When Patty Hearst met John Waters in 1988, she was at the Cannes Film Festival promoting Paul Schrader’s biopic about her. Hearst’s saga was infamous at the time and remains so, though her life is far quieter today. Heir to her media family’s fortune, she had been kidnapped at gunpoint and held captive by a '70s left-wing terrorist cult. With them, Hearst robbed a San Francisco bank and helped to construct makeshift bombs, after which her trial became a national spectacle that still fascinates the public. A big-screen adaptation of Jeffrey Toobin’s 2016 book “American Heiress: The Wild Saga of the Kidnapping, Crimes and Trial of Patty Hearst” was slated to star Elle Fanning, but Fox dropped the project after Hearst criticized Toobin’s account.
John Waters was also infamous in 1988, and Hearst’s ordeal was the sort of curiosity on which the so-called “pope of trash” thrived. Waters ― best known for directing “Hairspray” and “Pink Flamingos” ― had long cast outsiders, has-beens and beatniks, extending as much dignity to them as he did to A-listers. Waters and Hearst’s friendship grew, and she appeared in five of his films: the campy musical “Cry-Baby” (1990), the splendid suburban satire “Serial Mom” (1994), the art-scene parody “Pecker” (1998), the rowdy Hollywood sendup “Cecil B. Demented” (2000) and the lurid sex comedy “A Dirty Shame” (2004), some of which wink at her past. Along the way, Hearst also landed small parts in “Frasier,” “The Adventures of Pete & Pete,” “Veronica Mars” and the Pauly Shore vehicle “Bio-Dome.”
“The probably initial appeal was the incredible notoriety,” Waters said of Hearst in 2001. “But now it’s not that at all. Because if it was that, I would have used her once.”
“Cry-Baby” turned 30 last week, and to mark the anniversary, Hearst called me to discuss her second chapter as a minor movie star. By the time she’d linked up with Waters, his career was more commercial than it had once been, even if the aforementioned titles didn’t do huge business. The two are still close. In fact, Hearst asked for Waters’ blessing before agreeing to our interview. For close to an hour, we talked about those films, her TV cameos, watching O.J. Simpson’s car chase with Waters and meeting Bill Clinton, who pardoned Hearst in one of his final acts as president.

DATASET RECORDS ->
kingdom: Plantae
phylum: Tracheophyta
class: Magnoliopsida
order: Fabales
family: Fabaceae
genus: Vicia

INSTRUCTIONS TO FOLLOW -> From the article on Patty Hearst above, rewrite the passage between "When Patty Hearst" and "criticized Toobin’s account.", inclusive, substituting "Venice Film Festival" for "Cannes Film Festival".

FINAL ANSWER ->
When Patty Hearst met John Waters in 1988, she was at the Venice Film Festival promoting Paul Schrader’s biopic about her. Hearst’s saga was infamous at the time and remains so, though her life is far quieter today. Heir to her media family’s fortune, she had been kidnapped at gunpoint and held captive by a '70s left-wing terrorist cult. With them, Hearst robbed a San Francisco bank and helped to construct makeshift bombs, after which her trial became a national spectacle that still fascinates the public. A big-screen adaptation of Jeffrey Toobin’s 2016 book “American Heiress: The Wild Saga of the Kidnapping, Crimes and Trial of Patty Hearst” was slated to star Elle Fanning, but Fox dropped the project after Hearst criticized Toobin’s account.